ACTIONS TO TAKE:
A) Translate this sentence from the essay on quality versus quantity into Spanish: "Yesterday’s solution is seldom appropriate for today’s problems."
B) Write the next part of the essay on quality versus quantity in manufacturing, starting after its final sentence.

In America we salute quantity and pay lip service to quality. When manufacturers want to brag, they cite numbers of units produced, tons of ore mined, miles of cable laid, or millions of books sold. People involved in high production get gold-plated plaques, vacations in Las Vegas and outrageous bonuses. Where is quality management while this is happening? Fighting with production supervisors to maintain standards, trying to get budget to buy inspection tools, trying to get people to attend manufacturing and process improvement classes. The quality supervisor buys quality award certificates from Office Depot and fills them in himself.
Quantity has high sociological value. Producing lots of anything shows you have the “right corporate stuff”. We give high production admiration and handsomely reward those who deliver the goods.
Quality is acknowledged as a good thing, but we expect to pay dearly for it, and management is secretly willing to sacrifice quality to get better production numbers. We sneered at German manufacturing and their devotion to quality. And why not, in a long war we proved decisively that quantity could defeat quality. We out-produced them at every turn and won a great victory. When a person or group succeeds in a great endeavor, that event can become a measuring stick for all similar future activities. It is, of course, poor reasoning at best. Yesterday’s solution is seldom appropriate for today’s problems.
In years gone by, if you were successful in life, made some money, you bought a quality German automobile. You told all your pals how well it was put together, how long it lasted. It isn’t true any more. J. D. Power and Associates rates Mercedes automobiles as a little below average compared to other automobiles. Something changed. Quality is what changed. Quantity: Hail to thee, yardstick of real success in America and the world.
What is quality? Go to your bookstore and check the section on quality. It’s big. A lot of smart people have had a lot to say about it. And still it plays second fiddle to quantity. It seems so simple. Here’s an absolute truism. It’s very expensive to build defective products. We ought to say this again. It’s very expensive to build defective products. We could also say, it’s very expensive to produce a lemon vehicle. But it’s not enough to say it. Those who are involved in the world of production have to learn it, absorb it; have it become as much a part of their lives as knowing how to drive their car.

STORED DATA:
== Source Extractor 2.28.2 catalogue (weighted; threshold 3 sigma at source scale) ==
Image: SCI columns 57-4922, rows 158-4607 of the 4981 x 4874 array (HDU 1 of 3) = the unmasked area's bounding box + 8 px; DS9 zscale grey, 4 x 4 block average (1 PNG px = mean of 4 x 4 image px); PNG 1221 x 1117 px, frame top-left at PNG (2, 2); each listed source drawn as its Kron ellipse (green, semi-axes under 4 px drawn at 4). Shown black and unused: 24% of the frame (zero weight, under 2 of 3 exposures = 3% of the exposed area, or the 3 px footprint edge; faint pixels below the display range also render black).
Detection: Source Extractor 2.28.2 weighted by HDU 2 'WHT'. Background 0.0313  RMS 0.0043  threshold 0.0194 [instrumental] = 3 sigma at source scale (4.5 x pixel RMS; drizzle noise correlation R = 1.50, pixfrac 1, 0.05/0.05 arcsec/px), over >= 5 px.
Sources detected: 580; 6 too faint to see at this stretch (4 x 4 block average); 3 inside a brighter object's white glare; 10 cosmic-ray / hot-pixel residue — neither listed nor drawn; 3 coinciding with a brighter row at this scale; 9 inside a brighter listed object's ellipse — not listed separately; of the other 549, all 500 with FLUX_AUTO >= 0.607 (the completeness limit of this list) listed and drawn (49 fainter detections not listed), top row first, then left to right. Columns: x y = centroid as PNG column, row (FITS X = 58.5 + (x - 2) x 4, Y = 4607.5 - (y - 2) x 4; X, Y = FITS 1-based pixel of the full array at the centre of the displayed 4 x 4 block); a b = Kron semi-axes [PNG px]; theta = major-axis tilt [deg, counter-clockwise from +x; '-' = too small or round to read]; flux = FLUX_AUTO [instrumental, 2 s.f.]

ANSWERS FOR THIS EXERCISE:
A) La solución de ayer rara vez es apropiada para los problemas de hoy.

B)
“Like the frog that will sit in a pot of water and let itself be slowly boiled to death, we are very good at reacting to immediate danger to our survival, but we are very poor at recognizing gradual threats.” — Peter Senge
Downplaying the value of rigorous quality programs has gradual but inevitable effects. How long did it taken Mercedes to go from a premier automobile manufacturer to just average? Roughly ten years. It’s expensive to ignore or downplay quality. Figure 1 shows a few of the costs associated with manufacturing a defective automobile.
Figure 1. The Costs of Manufacturing a Lemon Vehicle
Here’s another verse on the theme of this article.
Defects are not free. Somebody makes them & gets paid for making them. – Anonymous
Figure 2. A modern Manufacturing Catch-22
Lest you think it is all bad, it isn’t. Some manufacturers make real efforts to create quality products and services. But there is a Catch-22 waiting in the weeds, and it is a tough one. As we stated in an earlier article, talking about the complexity of the modern automobile, what can one do when the average vehicle has 10,000 to 15,000 parts? The chances that something will go wrong, that lemon vehicles in large numbers will be produced, increases exponentially. But Lexus and Infinity seem to have solved the quality problem, so manufacturers are not really stuck in this Catch-22.
In the war between quality and the bottom line, the bottom line always wins out. Promotions aren’t passed out when people improve quality and sustain these improvements. The young executive fresh from Wharton or Harvard has a plan, and that plan is promotion. He or she has been taught shortsightedness in school and by our peculiar marketplace. There is no incentive to plan for quality on a long-term basis of years. But, there is every incentive to increase production and sales.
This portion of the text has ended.